Another collaborative tactic is allying with groups that have similar issues, but cut across several industries.  McKeel says the GCSAA encourages the creation of “green industry” alliances that include the lawn care and sod producing industries. 

Sometimes – not always – it’s pragmatic for course owners to stay in the background and allow others to act as a spokesperson because of the public’s perception of course owners as being wealthy landowners.  Dick Armey, former majority leader in the U.S. House of Representatives says in his book, Armey’s Axioms, “If you insist on center stage, you get the tomatoes.” 

Linda Rogers, a member of the Indiana Golf Course Owners Association and a NGCOA board member, found that out when she did a TV interview on property taxes.  Afterwards she received nasty comments about wealthy golf course owners. 

As a result, in an effort to get the city of South Bend to divest itself of a golf course later on, she enlisted the support of anti-tax groups, banquet hall operators, restaurants, health clubs, and developers. 

“There is value in partnering with as many allies as possible,” says Hilliard.

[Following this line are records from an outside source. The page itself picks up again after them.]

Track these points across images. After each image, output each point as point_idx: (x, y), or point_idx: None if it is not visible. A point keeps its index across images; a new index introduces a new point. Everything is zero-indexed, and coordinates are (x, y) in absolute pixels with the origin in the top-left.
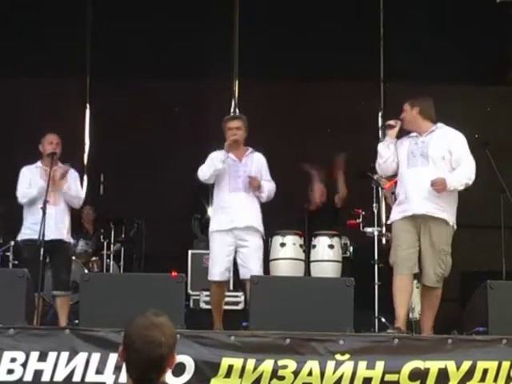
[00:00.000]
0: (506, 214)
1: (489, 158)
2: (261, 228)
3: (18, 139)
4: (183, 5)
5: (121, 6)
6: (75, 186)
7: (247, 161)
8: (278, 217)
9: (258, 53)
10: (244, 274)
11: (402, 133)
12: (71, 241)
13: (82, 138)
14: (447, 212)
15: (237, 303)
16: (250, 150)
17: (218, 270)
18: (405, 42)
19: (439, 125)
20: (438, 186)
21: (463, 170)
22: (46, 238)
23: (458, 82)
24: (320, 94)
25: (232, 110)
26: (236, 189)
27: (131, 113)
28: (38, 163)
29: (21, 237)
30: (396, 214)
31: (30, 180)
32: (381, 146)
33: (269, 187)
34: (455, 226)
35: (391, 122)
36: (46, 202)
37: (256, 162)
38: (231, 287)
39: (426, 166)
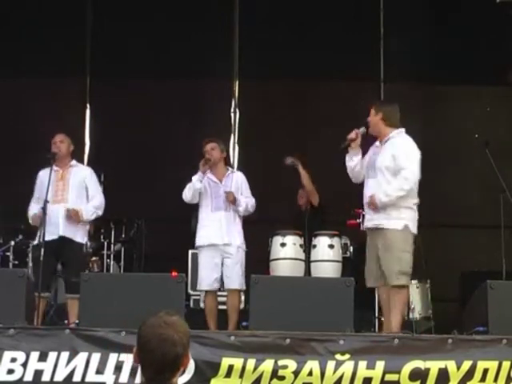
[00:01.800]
0: (506, 214)
1: (489, 158)
2: (242, 244)
3: (18, 139)
4: (183, 5)
5: (121, 6)
6: (92, 210)
7: (227, 181)
8: (278, 217)
9: (258, 53)
10: (226, 283)
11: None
12: (84, 241)
13: (82, 138)
14: (396, 219)
15: None
16: (230, 170)
17: (205, 281)
18: (405, 42)
19: (397, 131)
20: (372, 205)
21: (396, 182)
22: (54, 237)
23: (458, 82)
24: (320, 94)
25: (232, 111)
26: (218, 208)
27: (131, 113)
28: (54, 166)
29: (35, 241)
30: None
31: (40, 184)
32: (346, 158)
33: (246, 202)
34: (412, 230)
35: (352, 136)
36: (46, 202)
37: (235, 182)
38: None
39: (374, 178)
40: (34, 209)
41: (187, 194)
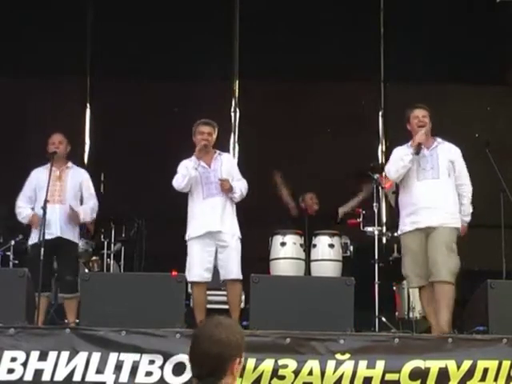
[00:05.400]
0: (506, 214)
1: (489, 158)
2: (237, 231)
3: (18, 139)
4: (183, 5)
5: (121, 6)
6: (90, 212)
7: (216, 165)
8: (277, 216)
9: (258, 53)
10: (223, 275)
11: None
12: (78, 241)
13: (82, 138)
14: (457, 218)
15: None
16: (217, 152)
17: (194, 271)
18: (405, 42)
19: (439, 140)
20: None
21: (467, 189)
22: (51, 236)
23: (457, 81)
24: (320, 94)
25: (232, 110)
26: (210, 195)
27: (131, 113)
28: (48, 164)
29: (31, 241)
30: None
31: (35, 183)
32: (410, 159)
33: (240, 186)
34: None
35: (423, 138)
36: (46, 202)
37: (225, 164)
38: None
39: (437, 179)
40: (23, 207)
41: (181, 183)
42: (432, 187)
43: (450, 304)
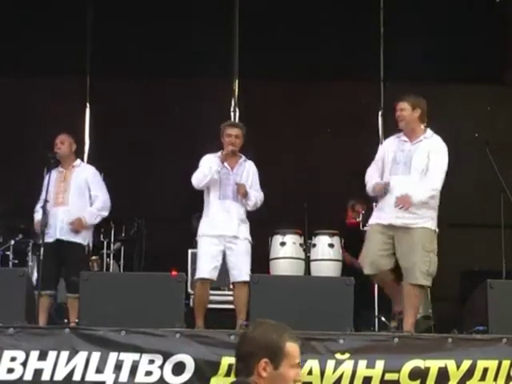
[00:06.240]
0: (506, 213)
1: (489, 158)
2: (248, 236)
3: (18, 139)
4: (183, 5)
5: (121, 6)
6: (95, 215)
7: (239, 170)
8: (277, 216)
9: (258, 53)
10: (234, 276)
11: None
12: (85, 242)
13: (82, 138)
14: (426, 218)
15: None
16: (243, 158)
17: (206, 267)
18: (405, 42)
19: (428, 134)
20: (404, 203)
21: (428, 181)
22: (51, 239)
23: (457, 81)
24: (320, 94)
25: (232, 110)
26: (225, 196)
27: (131, 113)
28: (59, 167)
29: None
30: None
31: (47, 185)
32: (371, 186)
33: (256, 196)
34: (437, 230)
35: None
36: (45, 202)
37: (247, 172)
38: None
39: (408, 175)
40: (37, 211)
41: (202, 181)
42: (400, 183)
43: (416, 306)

A political action committee (PAC) is also an option for organizations.  “It’s another tool in the tool box as long as an organization has the ability to administer it,” says McKeel. 

On the federal level, there are two types: affiliated and independent.  An affiliated PAC is established by an already existing organization.  Money is given voluntarily by members and used for various political purposes.  The independent PAC is officially independent of any existing organization and usually focuses on a specific issue or advocate a particular ideology.

The MGCOA set up a PAC separate from the chapter and administered by members of its government affairs committee.  During the 2008 election cycle, it spent between $12,000 and $20,000.

Small businesses became significant jobs creators by understanding the value of working together when practical and taking advantage of every opportunity for growth.  Involvement in the legislative process is certainly one of those opportunities that has proven effective provided it’s proactive, ongoing, and targeted.